Task statement:
Exact wording is required: transcribe all the entries and leave the images out.

Source material:

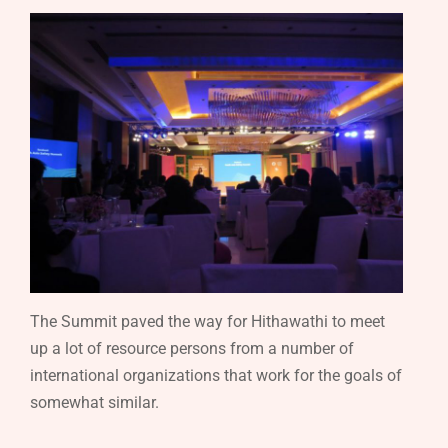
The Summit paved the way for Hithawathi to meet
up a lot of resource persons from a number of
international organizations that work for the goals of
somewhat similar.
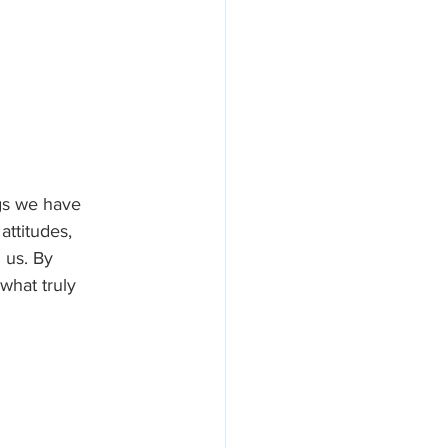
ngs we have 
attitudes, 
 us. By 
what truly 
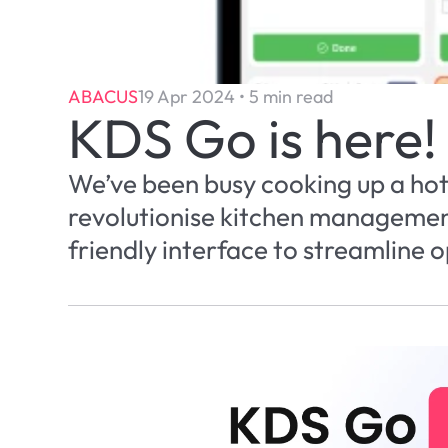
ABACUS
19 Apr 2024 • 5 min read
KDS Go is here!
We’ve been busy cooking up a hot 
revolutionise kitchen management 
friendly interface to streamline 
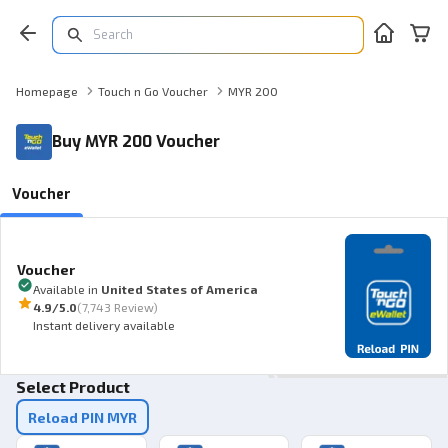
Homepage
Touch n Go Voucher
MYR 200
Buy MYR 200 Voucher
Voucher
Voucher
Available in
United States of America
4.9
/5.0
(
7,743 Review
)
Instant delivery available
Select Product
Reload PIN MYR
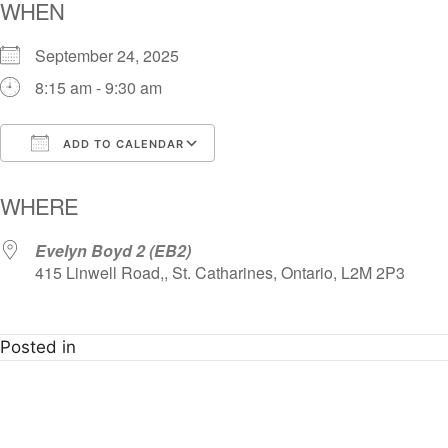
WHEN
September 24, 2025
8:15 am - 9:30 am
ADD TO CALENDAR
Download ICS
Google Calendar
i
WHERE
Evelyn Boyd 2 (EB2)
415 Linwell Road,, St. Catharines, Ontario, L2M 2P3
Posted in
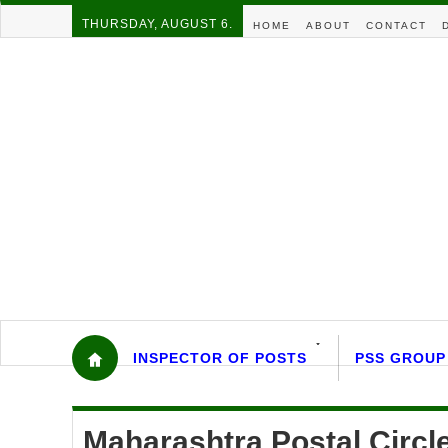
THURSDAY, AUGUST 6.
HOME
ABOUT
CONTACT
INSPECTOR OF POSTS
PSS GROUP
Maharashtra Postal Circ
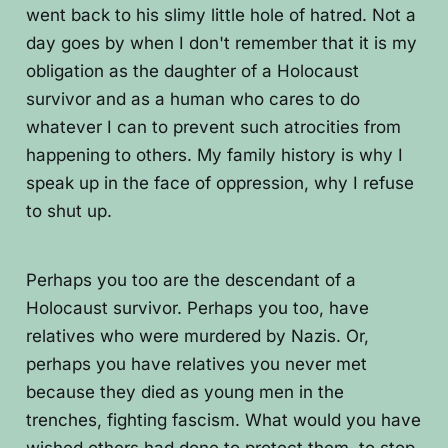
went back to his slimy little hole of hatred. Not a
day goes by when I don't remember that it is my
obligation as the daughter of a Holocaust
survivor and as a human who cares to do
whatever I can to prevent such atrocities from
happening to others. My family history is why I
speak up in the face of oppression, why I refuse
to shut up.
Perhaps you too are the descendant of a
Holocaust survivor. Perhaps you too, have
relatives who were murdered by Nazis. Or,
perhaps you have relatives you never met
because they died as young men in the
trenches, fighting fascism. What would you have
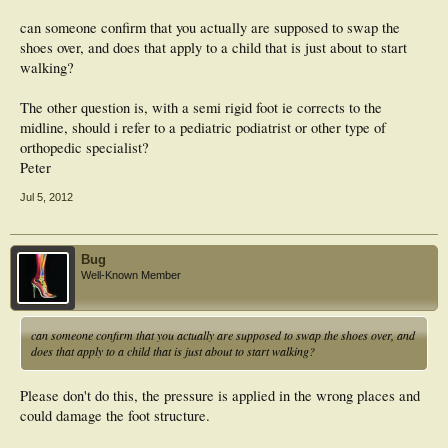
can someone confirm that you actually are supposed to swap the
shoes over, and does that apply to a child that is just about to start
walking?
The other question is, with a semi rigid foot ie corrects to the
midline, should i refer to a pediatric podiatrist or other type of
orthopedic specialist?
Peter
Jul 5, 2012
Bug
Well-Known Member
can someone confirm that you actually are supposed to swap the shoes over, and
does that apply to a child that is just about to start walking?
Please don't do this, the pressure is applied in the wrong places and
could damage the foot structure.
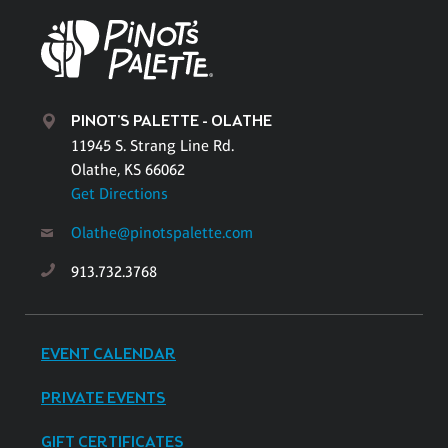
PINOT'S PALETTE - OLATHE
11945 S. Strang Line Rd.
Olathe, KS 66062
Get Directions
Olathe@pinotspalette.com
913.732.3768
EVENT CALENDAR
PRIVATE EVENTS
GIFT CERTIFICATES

Result for this task:
The Summit paved the way for Hithawathi to meet
up a lot of resource persons from a number of
international organizations that work for the goals of
somewhat similar.
ngs we have 
attitudes, 
 us. By 
what truly 
ABACUS
19 Apr 2024 • 5 min read
KDS Go is here!
We’ve been busy cooking up a hot 
revolutionise kitchen management 
friendly interface to streamline 
Homepage
Touch n Go Voucher
MYR 200
Buy MYR 200 Voucher
Voucher
Voucher
Available in
United States of America
4.9
/5.0
(
7,743 Review
)
Instant delivery available
Select Product
Reload PIN MYR
WHEN
September 24, 2025
8:15 am - 9:30 am
ADD TO CALENDAR
Download ICS
Google Calendar
i
WHERE
Evelyn Boyd 2 (EB2)
415 Linwell Road,, St. Catharines, Ontario, L2M 2P3
Posted in
THURSDAY, AUGUST 6.
HOME
ABOUT
CONTACT
INSPECTOR OF POSTS
PSS GROUP
Maharashtra Postal Circ
went back to his slimy little hole of hatred. Not a
day goes by when I don't remember that it is my
obligation as the daughter of a Holocaust
survivor and as a human who cares to do
whatever I can to prevent such atrocities from
happening to others. My family history is why I
speak up in the face of oppression, why I refuse
to shut up.
Perhaps you too are the descendant of a
Holocaust survivor. Perhaps you too, have
relatives who were murdered by Nazis. Or,
perhaps you have relatives you never met
because they died as young men in the
trenches, fighting fascism. What would you have
can someone confirm that you actually are supposed to swap the
shoes over, and does that apply to a child that is just about to start
walking?
The other question is, with a semi rigid foot ie corrects to the
midline, should i refer to a pediatric podiatrist or other type of
orthopedic specialist?
Peter
Jul 5, 2012
Bug
Well-Known Member
can someone confirm that you actually are supposed to swap the shoes over, and
does that apply to a child that is just about to start walking?
Please don't do this, the pressure is applied in the wrong places and
could damage the foot structure.
PINOT'S PALETTE - OLATHE
11945 S. Strang Line Rd.
Olathe, KS 66062
Get Directions
Olathe@pinotspalette.com
913.732.3768
EVENT CALENDAR
PRIVATE EVENTS
GIFT CERTIFICATES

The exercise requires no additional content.